I did try to deter the cockatoos years ago, trying noise guns, models of white goshawks, imitation brown snakes on the branches, and computer tape which someone said cockatoos hated. Possibly the noise annoyed them, but not enough to abandon the walnuts. I then spent two years picking the nuts while they were still soft to make vast amounts of pickled walnuts.
I stopped trying to outwit the cockatoos during the 1978-83 drought. They needed the nuts more than we did. Somehow, after that I found I had grown attached to the cockatoos. They don't stay long. The white goshawk arrives a couple of days after they do, and the cockatoos leave - usually with one less cockatoo than had arrived. They don't return till the next walnut harvest, but the white goshawk sticks around. It's one of the reasons there is never a bunny to be seen at our place, though we often find rabbit fur in owl pellets.
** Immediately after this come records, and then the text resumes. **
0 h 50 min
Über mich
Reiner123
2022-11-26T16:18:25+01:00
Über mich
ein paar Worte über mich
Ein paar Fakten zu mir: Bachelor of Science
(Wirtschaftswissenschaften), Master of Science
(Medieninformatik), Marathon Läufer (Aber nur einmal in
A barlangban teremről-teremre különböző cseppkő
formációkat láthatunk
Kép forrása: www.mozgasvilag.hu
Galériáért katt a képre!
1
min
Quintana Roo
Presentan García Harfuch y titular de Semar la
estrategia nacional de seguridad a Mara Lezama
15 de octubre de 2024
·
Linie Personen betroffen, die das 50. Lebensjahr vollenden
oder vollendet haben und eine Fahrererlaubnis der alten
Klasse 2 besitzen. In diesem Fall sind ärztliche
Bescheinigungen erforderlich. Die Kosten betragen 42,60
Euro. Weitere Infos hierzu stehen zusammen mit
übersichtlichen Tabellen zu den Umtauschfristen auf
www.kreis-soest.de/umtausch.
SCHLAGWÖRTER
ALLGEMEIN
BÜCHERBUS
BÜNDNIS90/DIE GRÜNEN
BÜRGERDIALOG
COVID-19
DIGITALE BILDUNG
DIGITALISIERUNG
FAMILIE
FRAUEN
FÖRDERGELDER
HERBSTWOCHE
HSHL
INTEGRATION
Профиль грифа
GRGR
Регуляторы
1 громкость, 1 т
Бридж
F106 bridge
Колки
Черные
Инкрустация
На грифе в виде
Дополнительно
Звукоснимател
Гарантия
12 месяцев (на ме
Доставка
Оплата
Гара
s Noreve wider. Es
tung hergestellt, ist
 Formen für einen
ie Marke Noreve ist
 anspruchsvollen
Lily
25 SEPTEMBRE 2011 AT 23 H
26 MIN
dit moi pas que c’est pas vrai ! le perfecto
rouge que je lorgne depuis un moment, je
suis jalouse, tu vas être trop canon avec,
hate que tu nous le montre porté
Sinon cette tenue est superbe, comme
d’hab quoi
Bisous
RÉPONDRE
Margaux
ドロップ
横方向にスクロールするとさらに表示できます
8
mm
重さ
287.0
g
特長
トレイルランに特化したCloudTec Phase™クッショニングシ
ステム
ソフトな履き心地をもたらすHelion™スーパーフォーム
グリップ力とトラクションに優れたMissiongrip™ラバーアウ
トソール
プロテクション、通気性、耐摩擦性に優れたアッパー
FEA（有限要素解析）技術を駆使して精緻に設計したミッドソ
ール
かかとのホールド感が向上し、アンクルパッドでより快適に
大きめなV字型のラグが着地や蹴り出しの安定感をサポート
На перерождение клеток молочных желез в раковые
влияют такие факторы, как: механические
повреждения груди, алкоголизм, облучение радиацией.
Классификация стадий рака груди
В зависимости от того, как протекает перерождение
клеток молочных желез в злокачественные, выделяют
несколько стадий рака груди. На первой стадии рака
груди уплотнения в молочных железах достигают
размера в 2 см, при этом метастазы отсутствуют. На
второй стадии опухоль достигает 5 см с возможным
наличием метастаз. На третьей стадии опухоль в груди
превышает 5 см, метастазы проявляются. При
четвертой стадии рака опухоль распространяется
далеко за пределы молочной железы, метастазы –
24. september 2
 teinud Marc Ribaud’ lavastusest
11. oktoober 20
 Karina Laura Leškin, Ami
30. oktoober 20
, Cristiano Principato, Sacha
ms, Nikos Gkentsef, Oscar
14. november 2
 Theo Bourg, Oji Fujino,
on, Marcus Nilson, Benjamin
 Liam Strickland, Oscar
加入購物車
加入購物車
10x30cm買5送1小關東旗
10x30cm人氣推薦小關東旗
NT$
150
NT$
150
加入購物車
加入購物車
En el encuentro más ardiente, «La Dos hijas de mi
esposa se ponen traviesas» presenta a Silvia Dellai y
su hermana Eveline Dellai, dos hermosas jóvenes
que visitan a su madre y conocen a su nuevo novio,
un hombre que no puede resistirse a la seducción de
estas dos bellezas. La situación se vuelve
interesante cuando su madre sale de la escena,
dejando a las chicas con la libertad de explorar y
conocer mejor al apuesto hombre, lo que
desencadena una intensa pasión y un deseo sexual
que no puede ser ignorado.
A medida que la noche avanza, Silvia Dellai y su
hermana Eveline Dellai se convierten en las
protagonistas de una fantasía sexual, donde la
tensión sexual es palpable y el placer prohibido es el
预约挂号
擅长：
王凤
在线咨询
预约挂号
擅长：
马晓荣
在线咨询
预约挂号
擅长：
Owls sensibly cough up the fur, bones and feathers of their prey. The best cure for a rabbit plague is goshawks, eagles, Little Eagles and Powerful Owls.
As for other excessively generous crops: it's extremely hard to give away rhubarb, possibly because the clumps get bigger year by year, and while rhubarb is tasty, it's also fiddly to de-string and chop. It also becomes mush if you cook it too long.
MORE JACKIE FRENCH:
Most avid gardeners grow kale, too, and almost all spend late winter unsuccessfully trying to give their kale away. Frilly and curly kale are ornamental. It's also reassuring to have something so lush and productive in the garden, but few people eat much of it. At least we will never go short of green veg when there is kale in the garden.
Grapefruit also falls into "we'll have two and no more, thank you" category. Not even marmalade makers want more than one bag of grapefruit. As a mature tree can give you six boxes of fruit, finding victims to offload excess grapefruit is a necessity, as neither fruit bats nor chooks will eat your surplus grapefruit.
Thankfully, there are also winter harvests that everyone loves: winter sweet navel oranges, juicier and more tangy than the Valencias that mature in spring, even though navel orange juice turns bitter after an hour or so. Always juice them fresh.
There are Tahitian limes, Malabar limes, finger limes and Eureka lemons, late apples like Lady Williams and Democrat and Sturmer Pippin, and avocados if you have a warm, sheltered spot. There is at least one fruiting avocado tree in Canberra suburbs, possibly protected by the outdoor pizza oven that sits next to it.
This is also the time for a profusion of blooming camellia bushes. If you are patient, camellia bushes turn into camellia trees. Ours have even spawned seedlings, though none of the seedlings have bloomed yet, so I don't know what colour they'll be. At the moment we have a fabulous clash of pink camellias and purple bougainvillea over the wood shed, and bush after bush of varied camellias bursting into bloom overnight.
El Nino may be coming, but just now the is soil moist and the garden fabulously overgenerous with flowers and tucker.